# ABOUT THIS EXERCISE
Type out each record word for word. Pictures stay out.

Electronic design files

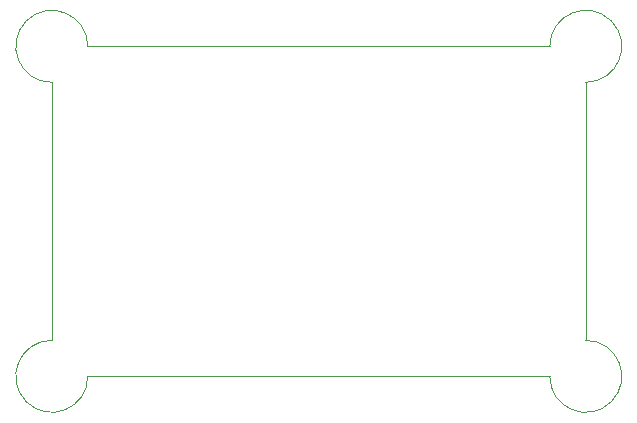
<source format=gm1>
%TF.GenerationSoftware,KiCad,Pcbnew,7.0.5-0*%
%TF.CreationDate,2023-07-14T22:27:31+02:00*%
%TF.ProjectId,MCU-Datalogger,4d43552d-4461-4746-916c-6f676765722e,V1.0*%
%TF.SameCoordinates,Original*%
%TF.FileFunction,Profile,NP*%
%FSLAX46Y46*%
G04 Gerber Fmt 4.6, Leading zero omitted, Abs format (unit mm)*
G04 Created by KiCad (PCBNEW 7.0.5-0) date 2023-07-14 22:27:31*
%MOMM*%
%LPD*%
G01*
G04 APERTURE LIST*
%TA.AperFunction,Profile*%
%ADD10C,0.100000*%
%TD*%
G04 APERTURE END LIST*
D10*
X133096000Y-105664000D02*
X172212000Y-105664000D01*
X175260000Y-101600000D02*
X175260000Y-80772000D01*
X130048000Y-80772000D02*
X130048000Y-102616000D01*
X133096000Y-77724000D02*
G75*
G03*
X130048000Y-80772000I-3048000J0D01*
G01*
X172212000Y-77724000D02*
X133096000Y-77724000D01*
X175260000Y-80772000D02*
G75*
G03*
X172212000Y-77724000I0J3048000D01*
G01*
X130048000Y-102616000D02*
G75*
G03*
X133096000Y-105664000I0J-3048000D01*
G01*
X175260000Y-102616000D02*
X175260000Y-101600000D01*
X172212000Y-105664000D02*
G75*
G03*
X175260000Y-102616000I3048000J0D01*
G01*
M02*

</source>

# SOLUTION TO THE EXERCISE
<source format=gm1>
%TF.GenerationSoftware,KiCad,Pcbnew,7.0.5-0*%
%TF.CreationDate,2023-07-14T22:27:31+02:00*%
%TF.ProjectId,MCU-Datalogger,4d43552d-4461-4746-916c-6f676765722e,V1.0*%
%TF.SameCoordinates,Original*%
%TF.FileFunction,Profile,NP*%
%FSLAX46Y46*%
G04 Gerber Fmt 4.6, Leading zero omitted, Abs format (unit mm)*
G04 Created by KiCad (PCBNEW 7.0.5-0) date 2023-07-14 22:27:31*
%MOMM*%
%LPD*%
G01*
G04 APERTURE LIST*
%TA.AperFunction,Profile*%
%ADD10C,0.100000*%
%TD*%
G04 APERTURE END LIST*
D10*
X133096000Y-105664000D02*
X172212000Y-105664000D01*
X175260000Y-101600000D02*
X175260000Y-80772000D01*
X130048000Y-80772000D02*
X130048000Y-102616000D01*
X133096000Y-77724000D02*
G75*
G03*
X130048000Y-80772000I-3048000J0D01*
G01*
X172212000Y-77724000D02*
X133096000Y-77724000D01*
X175260000Y-80772000D02*
G75*
G03*
X172212000Y-77724000I0J3048000D01*
G01*
X130048000Y-102616000D02*
G75*
G03*
X133096000Y-105664000I0J-3048000D01*
G01*
X175260000Y-102616000D02*
X175260000Y-101600000D01*
X172212000Y-105664000D02*
G75*
G03*
X175260000Y-102616000I3048000J0D01*
G01*
M02*

</source>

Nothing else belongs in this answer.